When you set down the entries, keep every word exactly as it is but drop the pictures.

(Records shown)

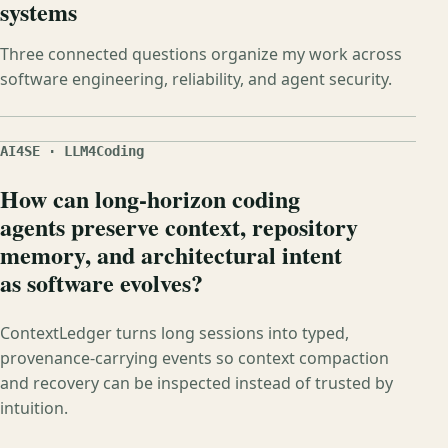
systems
Three connected questions organize my work across
software engineering, reliability, and agent security.
AI4SE · LLM4Coding
How can long-horizon coding
agents preserve context, repository
memory, and architectural intent
as software evolves?
ContextLedger turns long sessions into typed,
provenance-carrying events so context compaction
and recovery can be inspected instead of trusted by
intuition.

(End Records shown)

Output for this exercise:
systems
Three connected questions organize my work across
software engineering, reliability, and agent security.
AI4SE · LLM4Coding
How can long-horizon coding
agents preserve context, repository
memory, and architectural intent
as software evolves?
ContextLedger turns long sessions into typed,
provenance-carrying events so context compaction
and recovery can be inspected instead of trusted by
intuition.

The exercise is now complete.